Report each line from the entries in which "neck" can be found.
Segment Open
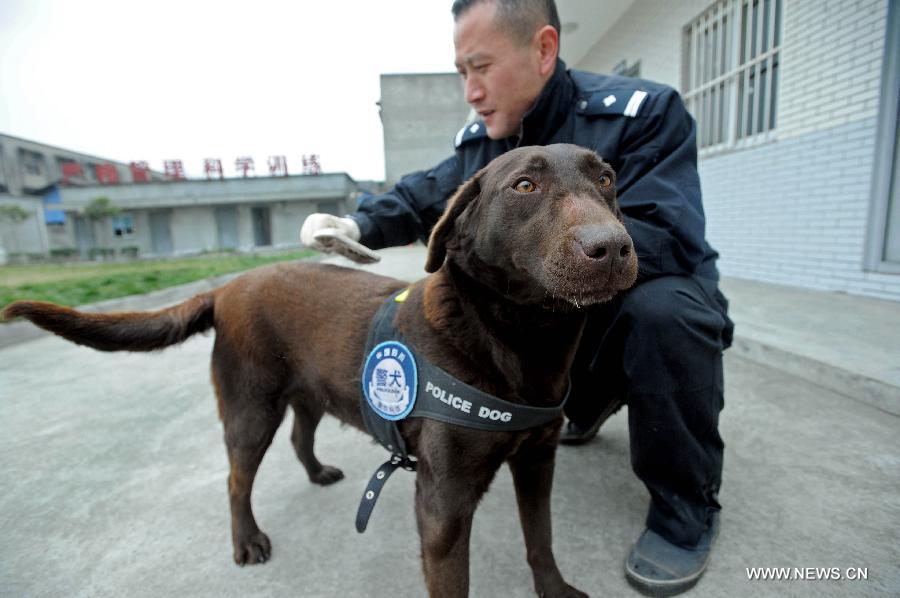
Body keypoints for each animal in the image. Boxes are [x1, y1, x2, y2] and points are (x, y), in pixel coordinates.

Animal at [7, 143, 640, 596]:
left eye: (606, 180)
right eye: (525, 186)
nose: (612, 247)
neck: (516, 340)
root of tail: (226, 287)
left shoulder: (537, 460)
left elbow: (542, 538)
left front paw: (556, 590)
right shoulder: (443, 505)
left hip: (309, 390)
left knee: (299, 435)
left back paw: (315, 473)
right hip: (250, 407)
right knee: (237, 478)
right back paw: (247, 542)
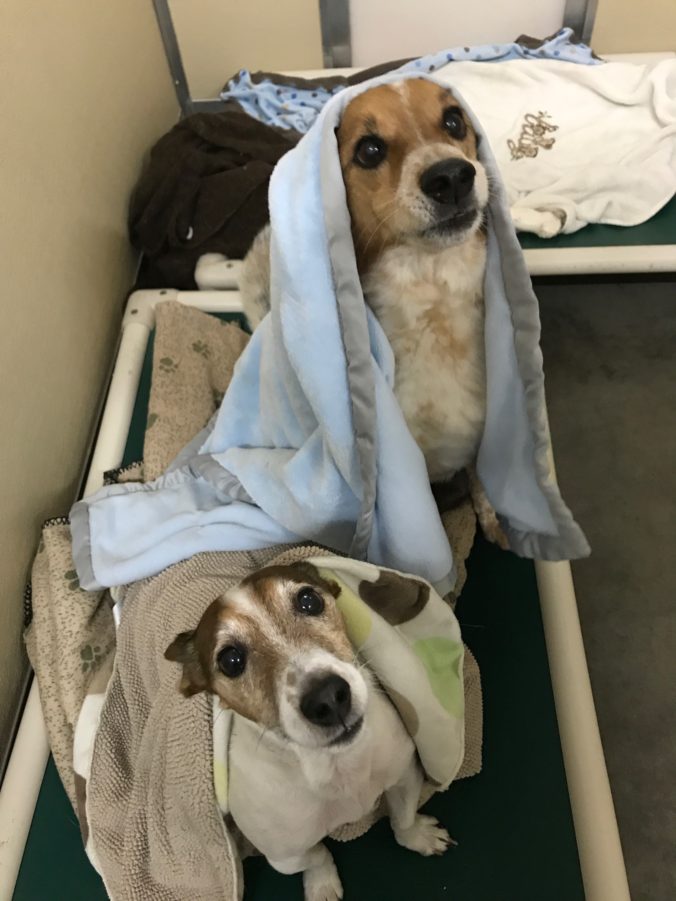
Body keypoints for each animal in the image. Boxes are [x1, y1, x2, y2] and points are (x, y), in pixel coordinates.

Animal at [165, 561, 453, 901]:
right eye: (230, 660)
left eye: (308, 600)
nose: (327, 698)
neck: (339, 766)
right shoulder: (283, 856)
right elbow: (317, 855)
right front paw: (322, 885)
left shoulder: (405, 774)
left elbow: (403, 820)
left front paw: (418, 836)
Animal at [241, 78, 506, 546]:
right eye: (369, 150)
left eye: (454, 121)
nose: (452, 176)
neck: (432, 301)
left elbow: (481, 480)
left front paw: (492, 518)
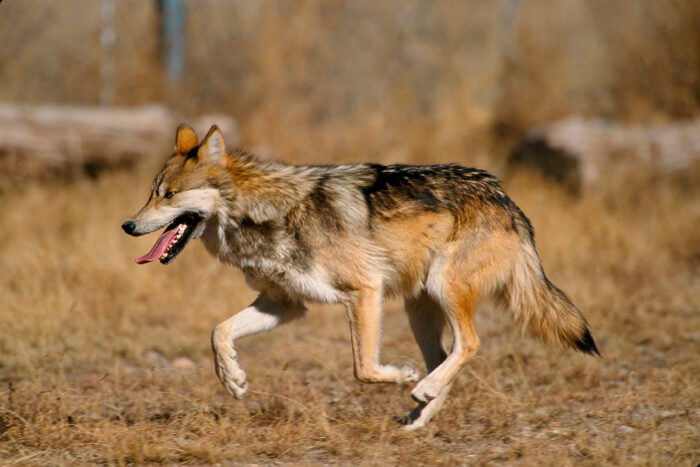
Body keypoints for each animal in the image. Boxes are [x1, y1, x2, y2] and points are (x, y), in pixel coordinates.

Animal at [122, 124, 599, 430]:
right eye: (150, 193)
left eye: (169, 195)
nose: (127, 225)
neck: (265, 213)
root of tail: (506, 199)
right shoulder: (284, 304)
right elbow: (218, 332)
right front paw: (234, 379)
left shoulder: (363, 292)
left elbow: (364, 369)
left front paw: (401, 375)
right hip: (419, 309)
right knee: (446, 356)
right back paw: (419, 414)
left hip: (442, 290)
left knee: (469, 344)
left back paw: (420, 388)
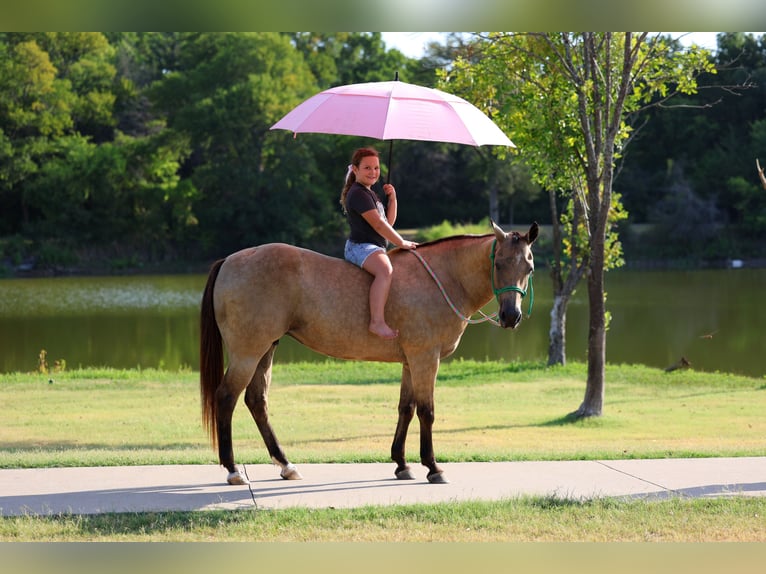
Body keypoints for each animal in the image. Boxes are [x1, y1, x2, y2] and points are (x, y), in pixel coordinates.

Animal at [200, 221, 538, 485]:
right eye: (498, 264)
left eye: (529, 267)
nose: (510, 316)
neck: (443, 277)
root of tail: (229, 260)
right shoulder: (425, 359)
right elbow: (426, 412)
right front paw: (432, 466)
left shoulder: (411, 362)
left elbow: (406, 408)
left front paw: (401, 463)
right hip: (248, 352)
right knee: (226, 398)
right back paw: (233, 470)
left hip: (265, 350)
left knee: (256, 401)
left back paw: (285, 464)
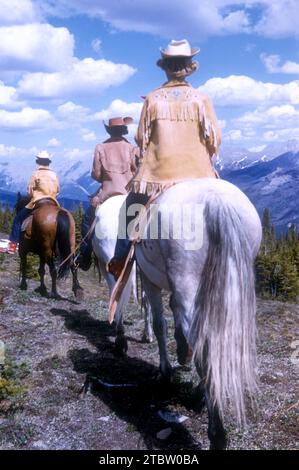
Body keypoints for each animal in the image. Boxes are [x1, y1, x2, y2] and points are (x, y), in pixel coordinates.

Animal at [126, 178, 262, 450]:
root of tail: (216, 201)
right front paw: (181, 352)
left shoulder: (150, 280)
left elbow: (159, 323)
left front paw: (165, 372)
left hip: (187, 282)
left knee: (205, 350)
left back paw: (216, 433)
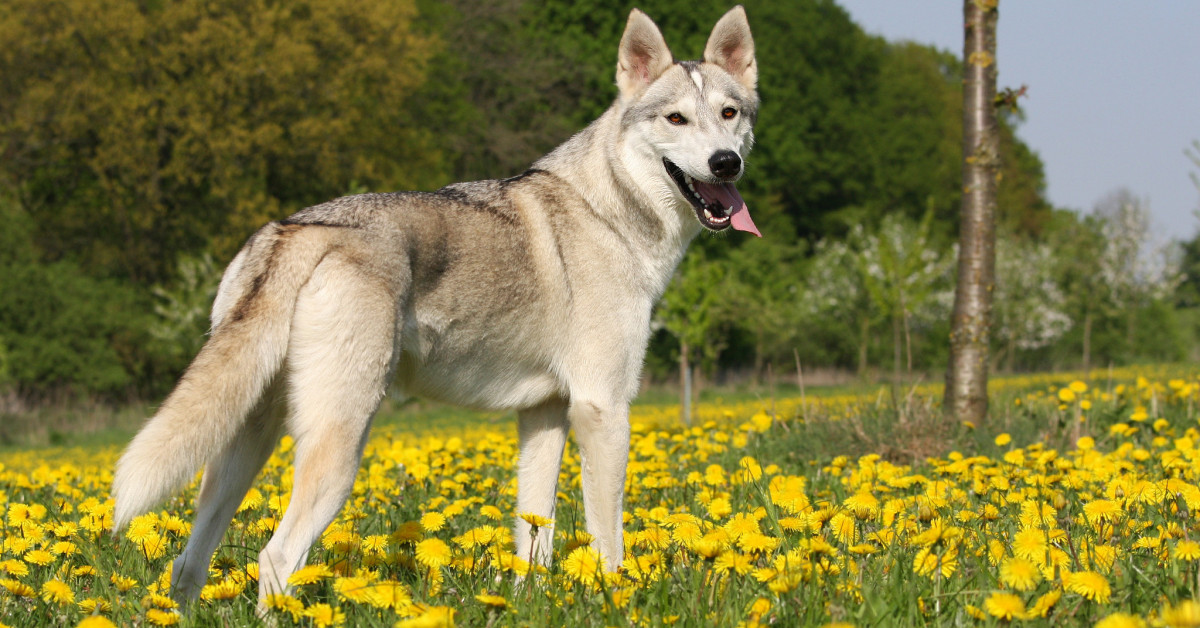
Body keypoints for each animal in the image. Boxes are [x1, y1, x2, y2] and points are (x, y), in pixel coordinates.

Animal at [112, 4, 758, 605]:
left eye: (730, 114)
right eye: (676, 118)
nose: (726, 162)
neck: (612, 210)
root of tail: (297, 230)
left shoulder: (545, 414)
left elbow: (534, 541)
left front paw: (522, 600)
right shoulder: (604, 408)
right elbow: (609, 542)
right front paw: (614, 599)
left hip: (242, 452)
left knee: (188, 565)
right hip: (338, 453)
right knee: (275, 559)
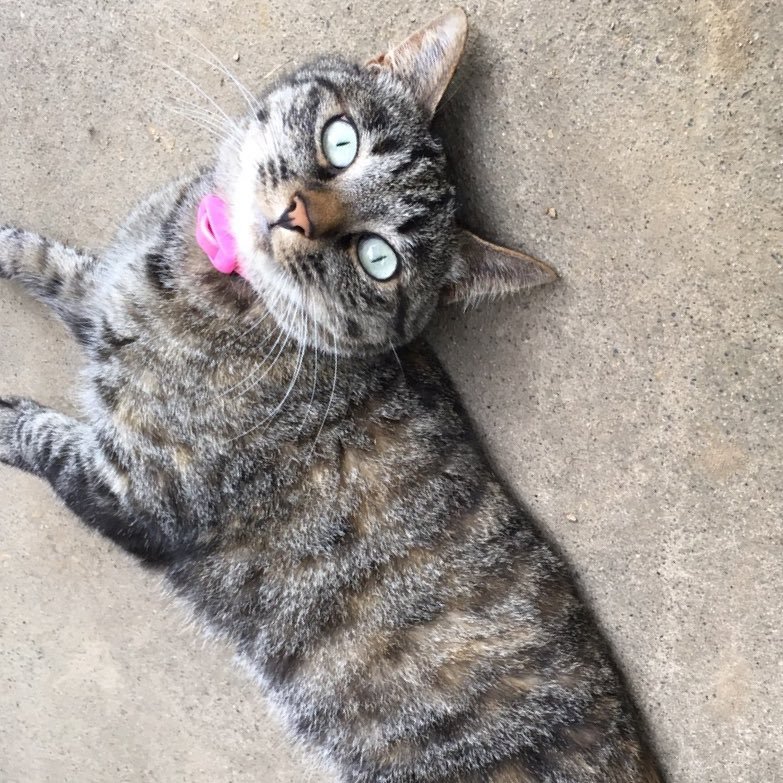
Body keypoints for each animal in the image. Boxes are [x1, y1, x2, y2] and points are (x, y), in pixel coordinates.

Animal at [0, 7, 664, 783]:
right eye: (340, 142)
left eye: (378, 259)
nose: (295, 214)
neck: (205, 281)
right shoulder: (100, 290)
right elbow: (49, 259)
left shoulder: (136, 492)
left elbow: (44, 438)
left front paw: (9, 421)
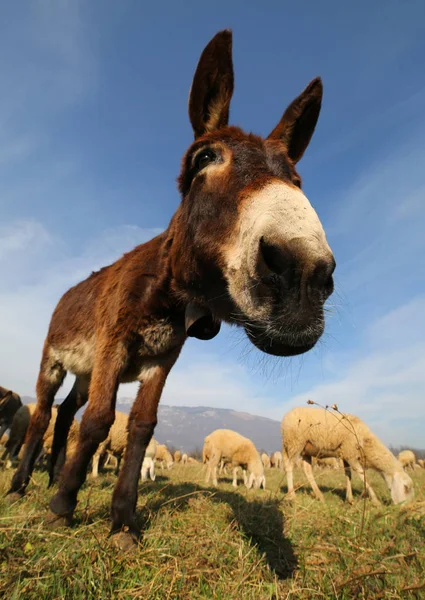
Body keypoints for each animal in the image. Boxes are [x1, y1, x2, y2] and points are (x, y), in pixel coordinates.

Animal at [280, 408, 412, 506]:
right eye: (406, 488)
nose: (405, 508)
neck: (367, 442)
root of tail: (286, 416)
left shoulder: (346, 454)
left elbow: (348, 475)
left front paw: (350, 498)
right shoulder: (351, 454)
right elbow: (363, 475)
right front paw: (375, 500)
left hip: (306, 448)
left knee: (307, 470)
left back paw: (319, 495)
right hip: (295, 443)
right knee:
Segment Closed
_Written response_.
neck: (516, 340)
neck: (339, 766)
neck: (432, 301)
neck: (265, 213)
neck: (443, 277)
neck: (612, 210)
neck: (205, 281)
neck: (367, 442)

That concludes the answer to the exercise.